There are topics on this thread that cross into my day job, so while I don't know a Southbridge from a NAND, I have thoughts about the security. Smartcard chips that are cropping up on US credit cards and have been on European ones for years contain several secured and unsecured containers. They also contain all the logic to perform all the necessary (typically RSA) algorithms for decryption. Because the private key and the decryption code are on the same chip, the decrypted private key never travels off the smartcard. People on this thread have said that it is possible that the key is on the CPU. If that's possible, it's also just as possible that the RSA logic is also on the CPU, forcing all crypto operations to route directly through the CPU, including the decryption of the encrypted parts of the BIOS on the NAND that are accessed once the CPU and its crypto are POSTed by cleartext BIOS code.

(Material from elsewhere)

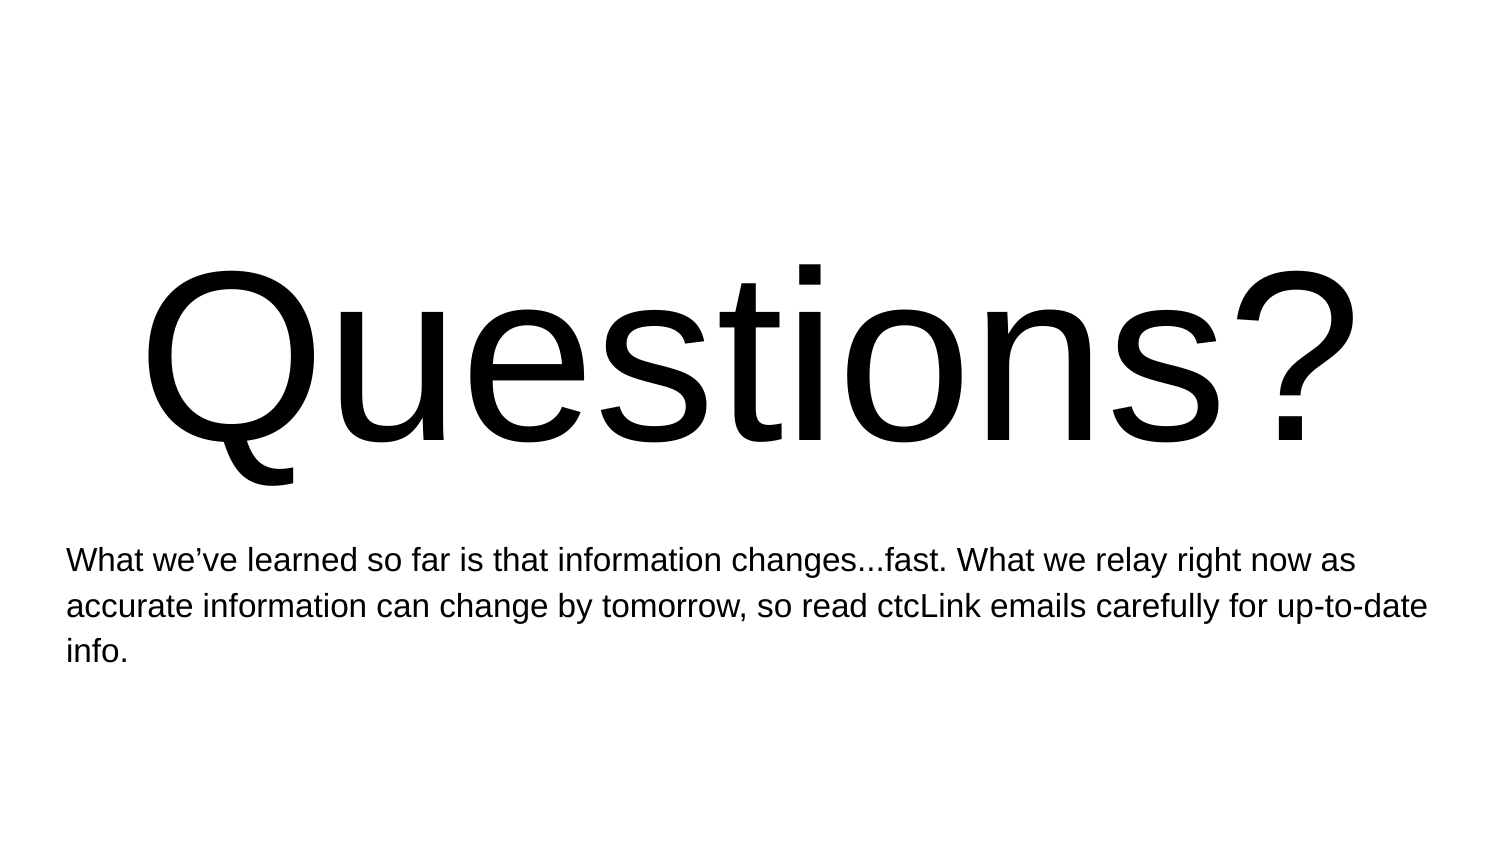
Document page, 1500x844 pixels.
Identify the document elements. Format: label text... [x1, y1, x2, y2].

title Questions? [51, 181, 1449, 504]
list What we’ve learned so far is that information changes...fast. What we relay right now as accurate information can change by tomorrow, so read ctcLink emails carefully for up-to-date info. [51, 517, 1449, 731]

It is feasible that each 360 has a public and private key pair, with the public key wrapped by a digital certificate that is accessible by MS's manufacturing partners in real time during the assembly process with a secure LDAP connection. RSA algorithms provide that when content is encrypted using a device's public key, only that device's private key can decrypt the data. The final box assembly manufacturers would be able to use the public key to encrypt the BIOS without ever knowing or handling the private key.
I hate to oversimplify in such a technically competent audience, but this is the fundamental security behind SSL and every secure transaction on the internet on which the world's economy relies.
So MS has a copy of every Xbox's digital certificate in an Active Directory. Buying premium content over Xbox Live means the content has to be signed with your unique digital certificate so you can't share it with your friends who haven't paid. Same with BIOS updates, if any. They have to be signed with your public key so that the private key on your CPU can decrypt the encrypted parts of the BIOS during the last stages of the POST.
Great, rock solid concept if everyone has XBox Live. Falls to crap as soon as MS has a critical patch they must release to all customers including those with no internet access. It would be logistically unreasonable to ship each customer a unique update DVD. It would also make no sense to put the device's public key on the box because modders could simply use it to create legitimately signed alternate BIOS code.
However, if now and forever security will trump field upgrades for people without internet, all of this works and it is as easy to defeat without hardware mods as the security that keeps our economy intact. Including hardware mods, it's as easy as replacing the PowerPC and whatever miscellaneous baggage and clothing it happens to be carrying and wearing.
There are as many other ways to do this as people that post on this thread, so while MS has proven they are public key crypto aware in their operating systems, this is all a load of uselessness until someone proves MS used mainstream RSA crypto and CPU-based hardware security.